Kes Zapkus
Paintings and Drawings
Wednesday, March 25 – Saturday, May 9, 2015
William Holman Gallery is pleased to present an exhibition of the paintings and drawings by Kes Zapkus. This is the first show of his work since a major retrospective at the National Gallery of Art (NDG) in Vilnius, Lithuania last spring.
For Zapkus, his painting could be identified as “content generated abstraction.” The titles to his works indicate the content being pursued. While understanding painting’s historical, cumulative visual identity, Zapkus intentionally eliminates depiction as his paintings’ primary goal. As the camera records the visible, his painting envisions meaning by visual discourse in associative passages and structures. The works engage in a dialectic, in which humanist and aesthetic issues are presented through an abstract visual language. The paintings channel the simultaneous qualities of physical and virtual worlds of memory, experience, and technology and how these interact with one another.

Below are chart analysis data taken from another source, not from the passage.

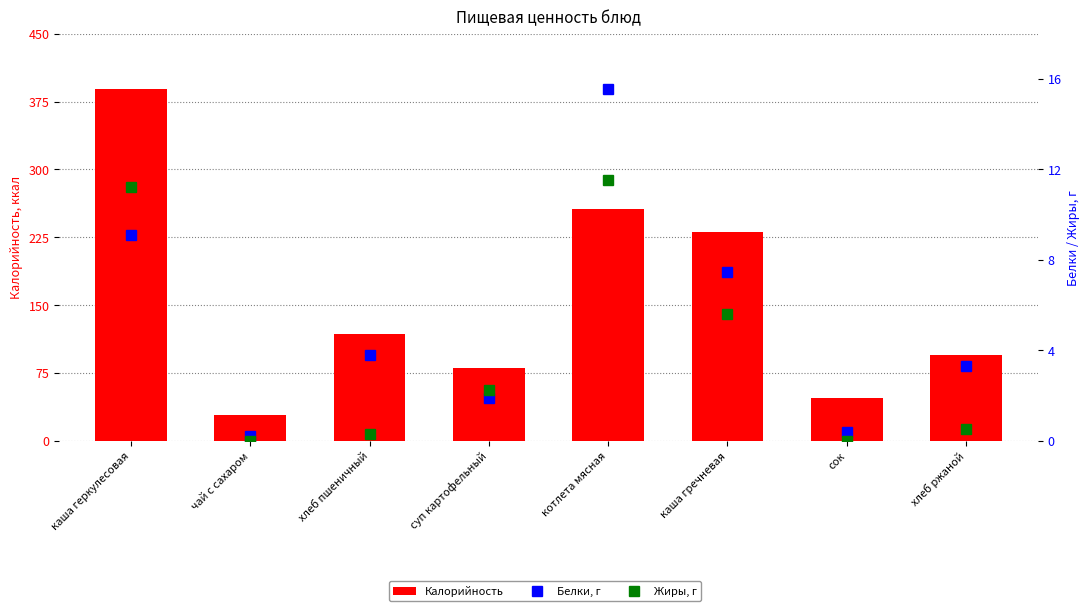

At how many categories does at least one series exceed 68?

6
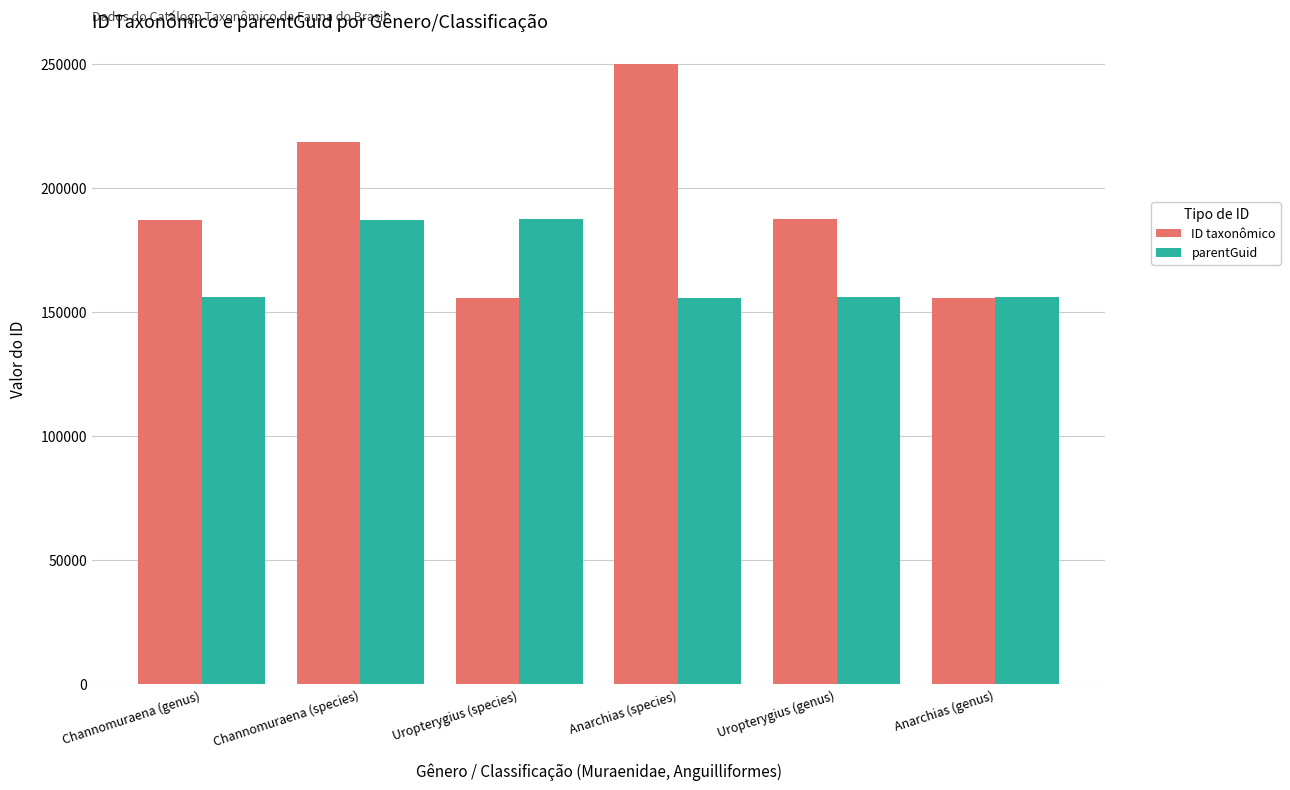

List the series in order of their overall mean, lowest first.

parentGuid, ID taxonômico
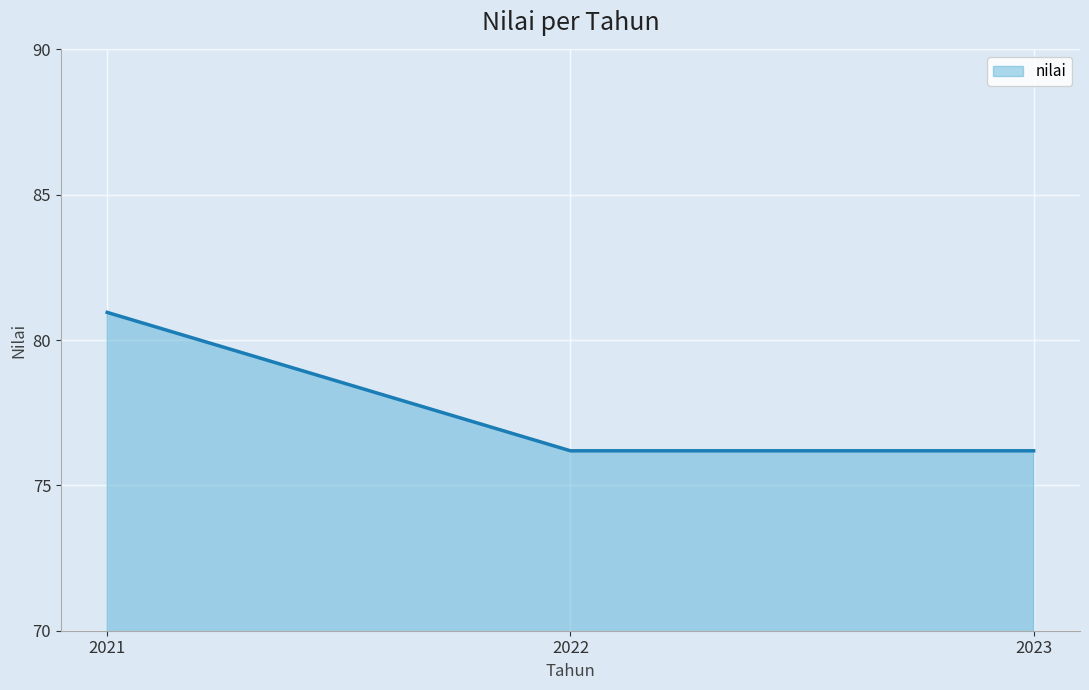

What is the difference between the values at 2023 and 2021?

4.8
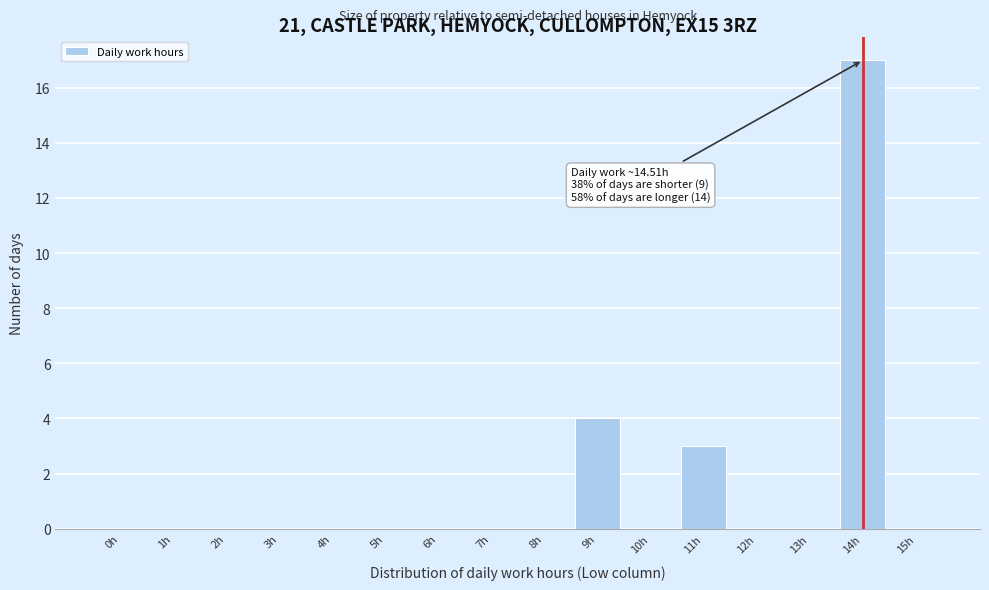

Reading left to right, extract all data points from this chart.

0h=0	1h=0	2h=0	3h=0	4h=0	5h=0	6h=0	7h=0	8h=0	9h=4	10h=0	11h=3	12h=0	13h=0	14h=17	15h=0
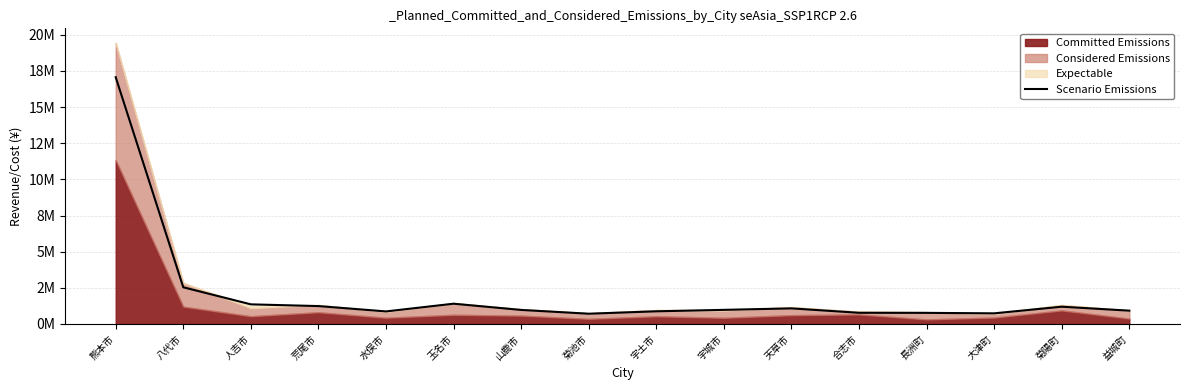

Between 宇城市 and 荒尾市, which is larger?

荒尾市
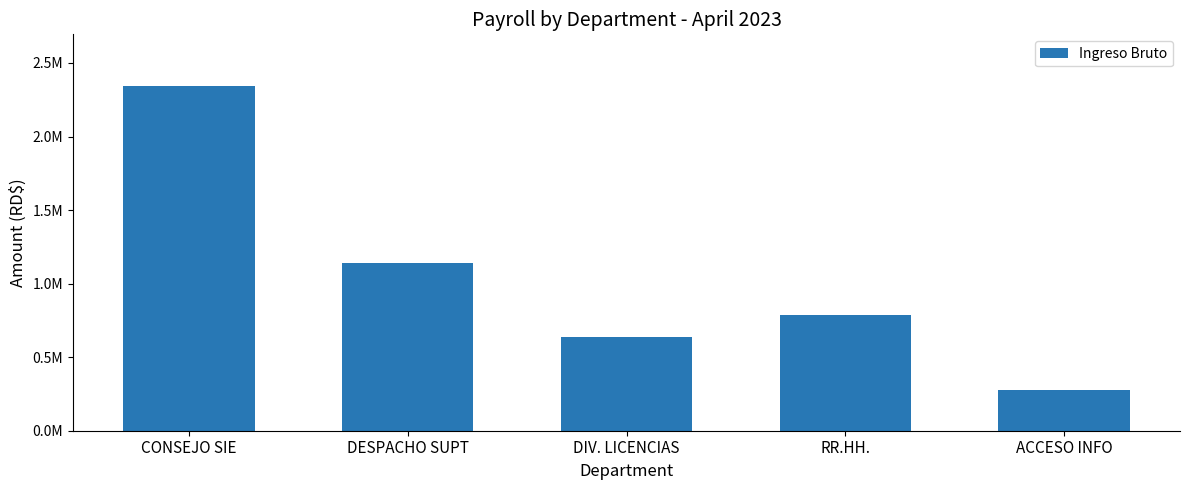

List the labels in order of value, smallest first.

ACCESO INFO, DIV. LICENCIAS, RR.HH., DESPACHO SUPT, CONSEJO SIE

Zapkus’s painting incorporates his vision of an image as a total informational field. His fascination with the possibility of painting relating to classical music composition, not in terms of sound passing in time (the listener’s), but from the composer’s viewpoint of musical architecture. This is where the symphony in its thousand measures and orchestrations exists as a fixed, stretched out equilibrium, where present and past and future ideas are reasoned aspects of an established equation. Envisioning a total work as a substance, like a complete book in its structure (as James Joyce’s Ulysses) and not as pieces of narration moving through time, is a parallel Zapkus aspires to.
This group of paintings and drawings crosses several decades of work not previously shown in New York. From more rigorous grid anchoring, to loose organic structuring, the exhibition shows two polarities. Work favoring a classicizing attitude, gradually evolves towards the expressive and romantic. These polarities reflect the cyclical changes throughout his painting career as the following descriptions indicate.
Drifting (Mental and Continental), a vertical diptych, is a whimsical interpretation of continental drift. The lower panel shows the recognizable continents, hinting to the corresponding contours between them. The rendering is thematic rather than scientific, the ocean shelf and tectonic movement is shown with hypothetical linear stress points and other painterly embellishments. The upper panel of this diptych is a free form pendant to the lower panel – a scrambling of the fragments of the continents and diagrammatic signs into what Zapkus calls “a mental mix.” The work represents an accumulative mixing of information, as though one were in a reverie, and hints at the equivocation of all in mental processing.
Piazzolla in Traffic combines two ideas. Piazzolla of the title references Ástor Piazzolla, a radical Argentine composer positioned between classical and secular pop aesthetics. Traffic is the title of one of Zapkus’s own painting from 1975, which was a radical and innovative work for his career. Traffic consisted of a quartet of four abrasively oblique panels, which attempted to find resolution into classical aesthetic balance. In musical architecture – measure to measure, forward and back, theme and variation - builds a whole. Piazzolla in Traffic is likewise constructed of small units making a whole as a sum of the parts. The experience is an inclusive summation of these particular references, discordant yet co-dependent. The four panels quoted from Traffic, 1975 are joined with spinning individual configurations (as if tango couples dancing) in a modulated, pulsating, gray arena. The work is an ambitious summary of Zapkus’s painterly evolution.
Kes Zapkus was born in Lithuania as an American citizen in 1938. He received his BFA from The School of The Art Institute of Chicago and was awarded the Ryerson Foreign Travel Fellowship. He earned an MFA from Syracuse University in 1963. Zapkus has exhibited and been collected extensively domestically and internationally and has held teaching positions at University of Pennsylvania, The Vilnius Academy of Art, Cooper Union, Parsons School of Design, Princeton and SUNY at Stony Brook.
In commemoration of Zapkus’s retrospective at the National Gallery of Art in Lithuania, an inclusive monograph on his work was published with essays by Lucy R. Lippard, Marjorie Welish, Sandra Skurvida and the artist on his work (in English and Lithuanian) This monograph Kestutis Zapkus is available for purchase ($50) at the William Holman Gallery.